On that haunted, detached first single, the person at the front desk of the Lafayette Hotel (a two-month home for Tillman, as part of a self-imposed exile) tosses an Isbell namedrop onto an escalating pile of hotel room hallucinations and Truman Show delusions. The production, by Jonathan Rado of Foxygen and longtime collaborator Jonathan Wilson, adds to the feeling that the music itself is looking down upon Mr. Tillman, with a guitar line rudely interrupting that Isbell line and confused ad-libs dotting the ends of the stereo field. Where the soft-rock leanings were usually meant as a contrast to bottomless pits of lyrical irony, the repetitive, mid-tempo arrangements–several songs start with a similar chunky piano voicing–wind up making the material sound more somber than ever.
“Mr. Tillman” was funny on first release, but feels darker after the rest of the album deconstructs what Father John Misty is. As it turns out, the only person more done with Father John Misty than the hotel concierge (and every interviewer alive) is Josh Tillman himself, as his self-destructive lothario alter-ego and his true self have become inseparable. His fourth album as FJM, God’s Favorite Customer, suggests a new possibility: Father John Misty is the real person, and the idea of a grounded, just-trolling-you Josh Tillman behind closed doors was the act.
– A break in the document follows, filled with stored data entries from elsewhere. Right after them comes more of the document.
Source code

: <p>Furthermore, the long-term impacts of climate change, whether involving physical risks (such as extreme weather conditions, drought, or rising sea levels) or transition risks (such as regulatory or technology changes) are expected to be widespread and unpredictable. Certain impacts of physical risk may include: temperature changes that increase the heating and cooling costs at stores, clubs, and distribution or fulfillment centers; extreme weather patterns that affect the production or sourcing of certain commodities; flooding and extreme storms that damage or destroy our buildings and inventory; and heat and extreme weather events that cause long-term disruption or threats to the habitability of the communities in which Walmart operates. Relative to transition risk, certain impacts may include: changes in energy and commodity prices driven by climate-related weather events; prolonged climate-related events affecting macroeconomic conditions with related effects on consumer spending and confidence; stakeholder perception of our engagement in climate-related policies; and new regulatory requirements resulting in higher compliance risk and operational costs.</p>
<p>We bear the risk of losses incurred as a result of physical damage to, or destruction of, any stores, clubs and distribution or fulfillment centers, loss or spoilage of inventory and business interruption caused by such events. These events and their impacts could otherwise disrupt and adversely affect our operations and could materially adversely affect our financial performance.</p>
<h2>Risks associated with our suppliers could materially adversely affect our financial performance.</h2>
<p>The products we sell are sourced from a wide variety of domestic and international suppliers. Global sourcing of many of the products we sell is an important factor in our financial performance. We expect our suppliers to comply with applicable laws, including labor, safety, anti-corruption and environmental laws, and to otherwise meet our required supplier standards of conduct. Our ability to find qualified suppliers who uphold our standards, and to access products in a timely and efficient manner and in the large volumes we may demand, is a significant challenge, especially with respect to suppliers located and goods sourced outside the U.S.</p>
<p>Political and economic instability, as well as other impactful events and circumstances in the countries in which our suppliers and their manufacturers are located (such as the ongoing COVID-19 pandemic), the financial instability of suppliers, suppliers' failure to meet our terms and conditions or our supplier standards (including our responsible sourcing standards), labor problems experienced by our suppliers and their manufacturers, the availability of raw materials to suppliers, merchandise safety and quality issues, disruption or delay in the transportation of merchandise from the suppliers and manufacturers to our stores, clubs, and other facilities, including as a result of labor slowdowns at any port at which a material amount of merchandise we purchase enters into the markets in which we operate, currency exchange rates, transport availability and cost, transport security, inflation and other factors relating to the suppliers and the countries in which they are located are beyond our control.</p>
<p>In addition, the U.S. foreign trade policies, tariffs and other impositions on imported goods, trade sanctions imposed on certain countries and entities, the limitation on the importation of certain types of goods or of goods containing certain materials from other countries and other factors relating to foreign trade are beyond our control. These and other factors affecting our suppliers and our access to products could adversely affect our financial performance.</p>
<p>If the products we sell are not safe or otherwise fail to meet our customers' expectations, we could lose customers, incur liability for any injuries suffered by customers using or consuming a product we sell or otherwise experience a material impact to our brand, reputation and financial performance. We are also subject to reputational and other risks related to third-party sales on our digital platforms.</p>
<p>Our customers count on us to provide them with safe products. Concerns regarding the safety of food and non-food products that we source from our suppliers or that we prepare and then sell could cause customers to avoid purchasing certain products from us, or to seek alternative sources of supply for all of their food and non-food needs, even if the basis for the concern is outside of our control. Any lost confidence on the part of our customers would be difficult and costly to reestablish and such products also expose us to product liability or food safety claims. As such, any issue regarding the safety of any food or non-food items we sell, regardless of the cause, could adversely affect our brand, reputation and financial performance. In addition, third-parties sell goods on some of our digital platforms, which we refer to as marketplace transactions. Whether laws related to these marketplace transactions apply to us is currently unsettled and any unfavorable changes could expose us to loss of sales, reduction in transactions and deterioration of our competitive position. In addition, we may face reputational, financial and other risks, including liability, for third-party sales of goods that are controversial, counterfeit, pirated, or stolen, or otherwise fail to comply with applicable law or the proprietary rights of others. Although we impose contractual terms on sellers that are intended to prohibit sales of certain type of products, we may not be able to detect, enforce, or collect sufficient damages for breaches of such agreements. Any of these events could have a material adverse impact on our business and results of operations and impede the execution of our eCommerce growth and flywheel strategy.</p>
If that’s the case, it’s no wonder the album shines when the humor returns. A line like “Last night I wrote a poem/Man, I must have been in the poem zone” is more revealing than any line on the actual melodramatic thought exercise “The Songwriter.” Meanwhile, Emma remains the one thing that prevents Father John Misty from being a complete mess, as their relationship goes right to the edge of toxicity. On “Please Don’t Die,” she’s telling him not to die, but the reverse is just as apparent.
Most of the album’s pathos comes undone by the last song. “We’re Only People” resembles the end of Jason Reitman’s underrated Young Adult; a single conversation with Charlize Theron’s character is enough to undo all that character’s development, and she ends the film unchanged. Similarly, Misty goes right back to the worst of Pure Comedy territory, making half-ironic grand statements about humanity instead of finding the humanity in himself. The closing lines of “you’ve been hurt/and I’ve been hurt/but what do we do now?” resembles his previous mic-drops (“seen you around, what’s your name,” “there’s nothing to fear”), but the gut-punch effect doesn’t land quite the same. The album is at its best as a real “concept album about Josh Tillman,” insofar as Tillman and Misty will ever define themselves as “real,” wholly independent beings. I hope the next record will be about recovery.
For now, we’re stuck with a record that’s both intentionally and unintentionally frustrating: A record about self-loathing where the actual remorse is absent, where its creator would insist that’s the point. A record fronted by a writer self-aware enough to note a contrast between several-years-sober Jason Isbell and two-months-into-a-hotel-exile Father John Misty, but doesn’t to come to any greater conclusion than “we’re only people.”